The best festival in the Jewish calendar is Chanukah. No arguments, no challenges, no nuffink, its the best. It’s the ‘festival of light’ and celebrates a miracle. When Judah Maccabee fought off the Romans/Greeks/Babylonians/Real Madrid and saved Jerusalem and the Temple. But there was only enough oil to keep the ‘eternal flame’ alight for one day. Blah, blah, blah, it only fucking lasted EIGHT DAYS until they could get to Waitrose and buy more. A miracle! God dunnit!!! To appreciate the magnitude of this miracle some clever shit created an analogy. It’s like you have just 8% charge in your iPhone but it lasted a week!!!! Chanukah. And to celebrate the miracle we light a candle every night for eight days. And to symbolise the oil we are encouraged to eat fried things. Rabbis are either all on statins or they don’t know shit about health. So doughnuts and latkes (potato pancakes) are the order of the day(s). And somewhere along the line, as happens, Chanukah got a bit Christmassy and presents got involved. Kids get a present every night for eight days. So every kid just loves Chanukah. Adults do too. Mainly because there’s no ‘go to Synagogue NOW!’ requirement.
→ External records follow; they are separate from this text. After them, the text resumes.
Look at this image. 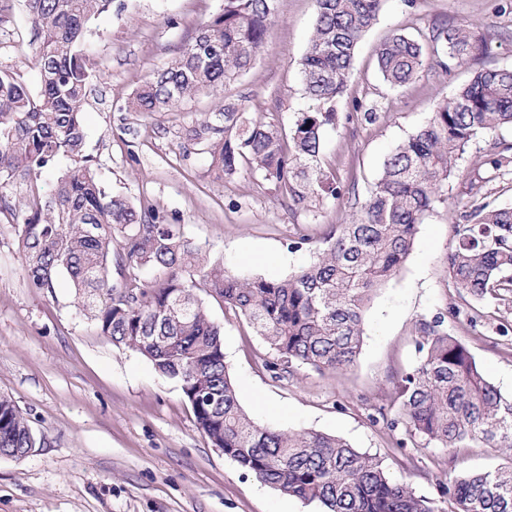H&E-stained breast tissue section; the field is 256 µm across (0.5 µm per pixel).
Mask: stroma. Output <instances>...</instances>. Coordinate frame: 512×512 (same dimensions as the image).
<instances>
[{"label": "stroma", "instance_id": "stroma-1", "mask_svg": "<svg viewBox=\"0 0 512 512\" xmlns=\"http://www.w3.org/2000/svg\"><path fill=\"white\" fill-rule=\"evenodd\" d=\"M221 0H112L88 25L84 48L95 60L82 120L83 154L107 193L158 208L181 224L209 262L233 275L287 277L310 263L355 201L364 200L388 153L430 118L435 106L482 68H512V0H387L365 34L341 119L325 134L322 168L338 198L288 205L273 182L249 168L227 177L210 165L193 129L224 104L257 121L290 126L312 103L300 81V60L316 21L315 0H278L250 69L223 91L201 94L169 112H129L127 99L190 42ZM468 23L490 54L442 74L422 70L394 89L380 78L376 51L393 32L425 39L433 27ZM39 40L26 0H9L0 15V71L29 88L39 85ZM376 112L354 118L355 103ZM512 145V128L480 137L458 159L447 204L418 226L416 246L400 273L374 294L364 314L355 364L343 372L309 366L281 378L262 336L209 300L224 332V359L248 415L284 431L338 435L379 456L416 494L440 499L449 475L512 464L492 448L402 445L394 384L419 362L418 319L441 315L450 335L470 348L503 395H512V318L482 300L471 322L448 279L455 226L472 206L512 207V172L484 159ZM9 396L42 435V447L15 461L0 458V512H319L314 503L280 495L212 447L198 430L176 380L136 352L100 336L75 290L60 280L55 295L30 288L9 214H0V395Z\"/></svg>", "mask_w": 512, "mask_h": 512}]
</instances>
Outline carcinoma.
I'll return each instance as SVG.
<instances>
[{"instance_id": "cac0c4a2", "label": "carcinoma", "mask_w": 512, "mask_h": 512, "mask_svg": "<svg viewBox=\"0 0 512 512\" xmlns=\"http://www.w3.org/2000/svg\"><path fill=\"white\" fill-rule=\"evenodd\" d=\"M43 40L32 90L0 71V185L37 186L61 157H80L81 114L93 64L83 50L88 22L112 0H26ZM387 0H316L317 18L301 59L303 92L313 102L289 129L253 121L233 104L192 130L218 172L247 166L273 181L294 205L336 197L322 170L323 132L336 126L333 103L346 90L360 41ZM277 0H223L192 42L154 72L128 102L133 112H169L185 99L216 92L246 72L264 42ZM490 52L469 24L429 41L392 33L378 48L377 70L392 88L426 67L446 73ZM512 126V69L487 68L438 104L423 127L395 146L381 177L348 222L336 225L309 266L278 280L235 277L209 264L203 248L151 205L109 195L87 164L68 168L54 193L21 202L0 193L13 218L31 287L54 294L65 276L100 335L132 349L180 383L197 428L224 456L280 494L316 502L321 512H446L391 477L383 460L345 439L287 432L255 423L244 411L226 363L221 327L199 296L219 299L244 317L276 355L284 373L302 365L343 371L363 342L364 312L394 278L415 245L417 225L445 201L455 165L480 136ZM448 255V278L464 305L512 294V208L487 204L464 215ZM134 269L161 275L112 286V247ZM445 318L419 319L420 361L398 380V427L411 439L444 448L512 450V398L487 379L468 346L443 328ZM38 437L14 401L0 395V457L20 460ZM452 512H512V464L448 478Z\"/></svg>"}]
</instances>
We took our rental car to the Europecar in Jerusalem because in that city you need a car like you need a camel. And the guy ran out to tell us where their car park was, but don’t go now, because the guys from there are all here to light the candles. How many Car Rental Operatives does it take to light a candle? All of them. So come in, said the guy, we’ll light the candles, you can have a drink, a doughnut and then take the car. Which is exactly what we did. They did the blessings (always a blessing), we ate doughnuts, we drank juice and sang. Israelis, us, Germans, French, Jews, non-Jews, everyone. And I thought: THIS IS THE MOST WONDERFUL, LOVELY, TIMELESS, COOLEST BRILLIANT THING EVER. Not just the doughnut, the whole thing.

The hotels all have ‘candle lighting’ at 5 or whenever, and obviously doughnuts. But its a Jewish country and they’re in the hospitality business. But Europecar?

Then on our last night we went to eat at one of our real faves. A place called ‘Miznon’, which means ‘counter’ as in shop counter. And Miznon, other than the food, which is made by the angels, is a vision of Hell. The ‘counter’ is crowded with people eating, people waiting for food, with cooks and staff. The music only plays at volume ‘11’ and most of the staff scream along with whatever’s playing. When your food arrives they just shout your name out, but like REALLY SHOUT IT OUTTTTT!!!!! The only seating is outside on the pavement, plastic tables and chairs. Cutlery is provided but not encouraged. Because most of what they serve comes in a little pitta pouch. And it is fucking chaos. It’s not a kosher place, it opens on Fridays and Saturdays (a sin in some places in Israel) and everyone there is pierced or tattooed within an inch of their lives.

Yet at about 8 o’clock the music stopped, the lights dimmed and they lit the candles. On with a kippa, blessings duly made, shots for everyone!!! In a wonderfully Godless place (other than the food) like Miznon.

I’ve always loved Chanukah, but in the promised land its just so special.

And I only mention this because Spurs Paul made me.